• _Your tasks_:
[1] According to the Ubuntu Budgie chat log, which terminal program showed a configuration error on its first launch after a fresh install?
[2] From the Ubuntu Budgie chat log, write out the part that opens with the words containing "<bluesabre> fossfreedom: great, I'll" and closes with "and back in?", swapping "daily builds" for "nightly builds".
[3] Pick up the Ubuntu Budgie chat log after its last line and keep it going.

#ubuntu-budgie 2017-04-24
<a1fa> hey how is steam integration with budgie?
<fossfreedom> alfa: just fine.  Just make sure you meet the steam game hardware requirements and you are good to go.
<a1fa> thanks fossfreedom
#ubuntu-budgie 2017-04-25
<a1fa> just tried budgie in a vm - very impressed with out of the box experience
<a1fa> apt purge kubuntu-desktop
<a1fa> yollo
#ubuntu-budgie 2017-04-26
<Term1nal> Just wanted to say, Budgie is spectacular on Ubuntu. I never really liked Solus in terms of the underlying OS and package management, but I really dig Budgie DE. It basically makes Gnome 3 not terrible.
<Term1nal> However, 2 small issues I've had so far with 17.04
<Term1nal> first being, when I switched the bar/panel thing to be oriented at the bottom of the screen.
<Term1nal> So when I open the launcher menu, it opens as if from a top menu, then quickly snaps into the correct bottom menu orientation
<Term1nal> kind of grating, every time.
<Term1nal> Second issue, when I open terminix for the first time on a fresh install, it gives me an error about the configuration being wrong or something
<Term1nal> no real information about what is "wrong" just that it is wrong, and gives me a dead URL to a github repo
<Term1nal> It happened the first time I installed, I re-installed again (due to an issue with selecting a virtual box driver in the additional drivers menu, that caused the system to hang at boot)
<Term1nal> the re-installation also exhibited the same error on first launch of Terminix
#ubuntu-budgie 2017-04-27
<bluesabre> fossfreedom: re lp 1669818, I've got a new lightdm-gtk-greeter package in https://launchpad.net/~bluesabre/+archive/ubuntu/experimental that can be uploaded to artful at any time, in case you want to take a look
<ubottu> Launchpad bug 1669818 in lightdm-gtk-greeter (Ubuntu) "Ubuntu Budgie shows debian wallpaper due to greeter recommendation / lightdm-gtk-greeter does not compile" [Undecided,In progress] https://launchpad.net/bugs/1669818
<fossfreedom> bluesabre: superb! I'll have a look later tonight. Cheers
<andrk> hey
<fossfreedom> bluesabre: expert work there.  Your package together with our budgie-artwork package works very nicely. https://sourceforge.net/projects/budgie-remix/files/ubuntu%20budgie%20fresh%2017.04/
<fossfreedom> Yes I agree with you - both packages can (and should) be ready for Artful.
<bluesabre> fossfreedom: great, I'll upload the greeter tonight (barring no internet outage etc)
<fossfreedom> bluesabre - can you also upload budgie-artwork as well?  otherwise our daily builds will fail
<bluesabre> fossfreedom: unfortunately I only have xubuntu packageset upload rights, but it should be pretty straightforward to get a sponsor, possibly Robie could pick it up since he was last interested on the bug report
#ubuntu-budgie 2017-04-28
<jbicha> fossfreedom: could you or anyone install the zesty-proposed mutter update (3.24.1-0ubuntu1) and make sure Budgie still works ok after logging out and back in?

• _Record set_:
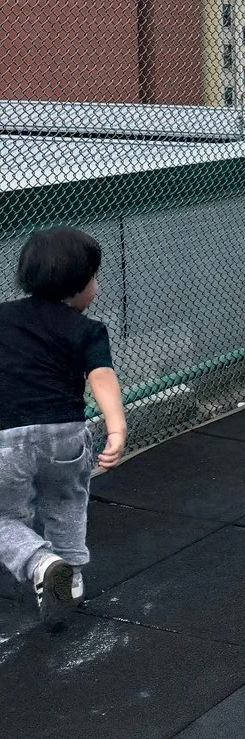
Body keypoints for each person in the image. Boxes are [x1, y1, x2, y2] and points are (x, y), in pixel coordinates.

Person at [0, 227, 126, 630]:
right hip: (66, 435)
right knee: (67, 502)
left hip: (7, 438)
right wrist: (116, 426)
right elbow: (102, 376)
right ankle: (68, 575)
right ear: (79, 285)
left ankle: (41, 563)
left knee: (5, 515)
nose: (97, 287)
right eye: (95, 278)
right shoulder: (87, 329)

• _Answers for the tasks_:
[1] Terminix showed the configuration error.

[2]
<bluesabre> fossfreedom: great, I'll upload the greeter tonight (barring no internet outage etc)
<fossfreedom> bluesabre - can you also upload budgie-artwork as well?  otherwise our nightly builds will fail
<bluesabre> fossfreedom: unfortunately I only have xubuntu packageset upload rights, but it should be pretty straightforward to get a sponsor, possibly Robie could pick it up since he was last interested on the bug report
#ubuntu-budgie 2017-04-28
<jbicha> fossfreedom: could you or anyone install the zesty-proposed mutter update (3.24.1-0ubuntu1) and make sure Budgie still works ok after logging out and back in?

[3]
<jbicha> then leave a comment on bug 1682238 thanks!
<ubottu> bug 1682238 in mutter (Ubuntu Zesty) "Update mutter and gnome-shell to 3.24.1" [Medium,Fix committed] https://launchpad.net/bugs/1682238
<fossfreedom> jbicha: commented on the bug report.  All is well on UB.  cheers.
<fossfreedom_> jbicha: I'm getting what looks like a mutter based crash when I use gnome-tweak-tool and decrement the static number of workspaces.
<jbicha> is that a regression in 3.24.1?
<fossfreedom_> I logged into gnome-shell and saw the same crash.  I don't have a vanialla ubuntu gnome though - have you seen this?
<jbicha> no, I don't use static workspaces
<fossfreedom_> no I saw this prior to my upgrade yesterday with 3.24.1
<jbicha> it works for me with no crash on gnome-shell/mutter 3.24.1
<fossfreedom_> hmm. ok - cheers. wonder what is what.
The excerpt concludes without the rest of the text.